3. A Summary of Human History: Man was born for greatness: He was created in the image and likeness of God. The collection of names in Matthew’s genealogy is arranged in three groups, as if to make a statement about human history. (1) Abraham, through his obedience, deepened the covenant with God. Man was born and raised up to be a king. (2) Yet man turned out to be a tyrant. He abused the freedom God had given him, defying, disobeying and turning his back on his Creator. With tears in his eyes, the Father watched his prodigal son depart into exile. (3) However, God did not write human history to end in tragedy. He sent his Son into the world to help man regain his greatness: to rise him up to greater heights, to become sons of God. History is not a road leading nowhere; its goal is for us to be in heaven with God. So it’s not enough for us to know our origin is in the love of God the Father and our salvation is in Jesus Christ. We need to cooperate with the Holy Spirit in bringing about God’s gracious plan. We can invest our time to bring about Christ’s Kingdom in the workplace, in our homes and in society.

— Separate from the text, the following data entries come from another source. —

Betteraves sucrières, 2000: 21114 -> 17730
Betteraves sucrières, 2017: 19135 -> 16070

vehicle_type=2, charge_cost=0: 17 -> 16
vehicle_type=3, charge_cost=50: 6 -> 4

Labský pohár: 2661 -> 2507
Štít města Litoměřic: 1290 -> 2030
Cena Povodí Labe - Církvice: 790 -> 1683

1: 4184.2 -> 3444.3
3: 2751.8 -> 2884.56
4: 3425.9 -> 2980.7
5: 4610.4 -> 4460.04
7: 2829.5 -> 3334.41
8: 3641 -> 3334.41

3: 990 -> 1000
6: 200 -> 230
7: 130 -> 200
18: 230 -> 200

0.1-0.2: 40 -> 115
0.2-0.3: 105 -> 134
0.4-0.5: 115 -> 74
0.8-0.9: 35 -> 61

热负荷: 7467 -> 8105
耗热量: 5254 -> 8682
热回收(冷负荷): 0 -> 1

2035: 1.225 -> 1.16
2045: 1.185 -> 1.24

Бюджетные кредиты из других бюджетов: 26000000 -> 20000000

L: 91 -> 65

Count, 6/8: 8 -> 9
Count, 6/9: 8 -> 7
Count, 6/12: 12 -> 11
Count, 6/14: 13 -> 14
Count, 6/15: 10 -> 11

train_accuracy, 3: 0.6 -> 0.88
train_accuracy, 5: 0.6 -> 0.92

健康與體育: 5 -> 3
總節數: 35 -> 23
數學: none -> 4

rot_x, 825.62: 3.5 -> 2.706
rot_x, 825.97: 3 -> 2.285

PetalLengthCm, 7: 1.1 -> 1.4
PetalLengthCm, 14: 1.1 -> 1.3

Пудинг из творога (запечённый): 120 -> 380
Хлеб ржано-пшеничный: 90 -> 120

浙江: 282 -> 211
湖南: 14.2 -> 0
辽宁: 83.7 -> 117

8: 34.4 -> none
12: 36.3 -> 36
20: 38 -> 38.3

Conversation with Christ: Lord, your birth this Christmas is the center and culmination of human history. I thank you for the gift of life, for the mission you have entrusted to me, for granting me the possibility of recovering my dignity, and for adopting me as your child. I know my weakness and the mire I am capable of descending into –– without the help of your grace. I offer you this day and every day of my life as a gift of love to you. May this gift be always pleasing in your sight.
Resolution: Today I will examine my conscience and prepare my soul to make a good confession, so that my heart might be a worthy dwelling for the baby Jesus who is coming.